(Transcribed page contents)

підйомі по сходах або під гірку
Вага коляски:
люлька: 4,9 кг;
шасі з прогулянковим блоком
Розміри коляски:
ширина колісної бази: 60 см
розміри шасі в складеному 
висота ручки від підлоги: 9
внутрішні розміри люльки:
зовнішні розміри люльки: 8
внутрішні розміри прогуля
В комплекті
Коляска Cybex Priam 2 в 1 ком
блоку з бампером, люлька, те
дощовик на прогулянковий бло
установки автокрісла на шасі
---
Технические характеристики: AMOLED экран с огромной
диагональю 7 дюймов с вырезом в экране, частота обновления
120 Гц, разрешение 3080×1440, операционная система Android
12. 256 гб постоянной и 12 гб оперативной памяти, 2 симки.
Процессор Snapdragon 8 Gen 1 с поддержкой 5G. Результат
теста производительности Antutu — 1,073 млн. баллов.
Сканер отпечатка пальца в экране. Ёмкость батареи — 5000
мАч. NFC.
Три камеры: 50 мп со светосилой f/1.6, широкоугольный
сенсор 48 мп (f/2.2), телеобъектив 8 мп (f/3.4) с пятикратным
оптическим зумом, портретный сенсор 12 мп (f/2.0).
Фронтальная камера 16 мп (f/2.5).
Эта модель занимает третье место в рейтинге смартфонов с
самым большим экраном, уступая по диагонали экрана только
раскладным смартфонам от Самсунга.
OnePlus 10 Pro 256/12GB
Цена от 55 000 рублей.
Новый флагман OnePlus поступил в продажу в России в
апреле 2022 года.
---
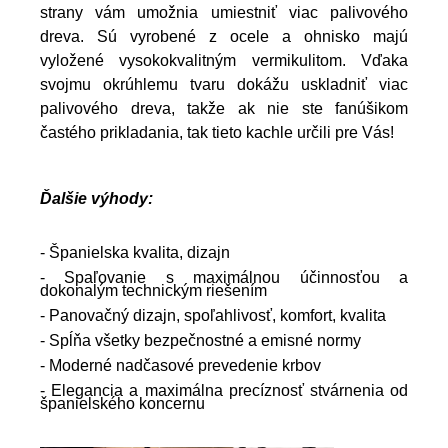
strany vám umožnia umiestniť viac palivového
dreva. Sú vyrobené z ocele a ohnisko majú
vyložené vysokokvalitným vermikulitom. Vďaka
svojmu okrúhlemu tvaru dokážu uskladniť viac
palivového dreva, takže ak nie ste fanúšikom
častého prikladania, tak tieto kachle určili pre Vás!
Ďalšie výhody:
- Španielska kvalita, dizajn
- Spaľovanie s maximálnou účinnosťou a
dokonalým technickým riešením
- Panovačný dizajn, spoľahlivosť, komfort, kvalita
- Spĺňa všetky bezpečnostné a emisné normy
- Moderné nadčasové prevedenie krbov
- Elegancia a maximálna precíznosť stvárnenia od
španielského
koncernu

*Instruction*
Take every line above that includes the string "шасі" and return it.

*Response box*
шасі з прогулянковим блоком
розміри шасі в складеному 
установки автокрісла на шасі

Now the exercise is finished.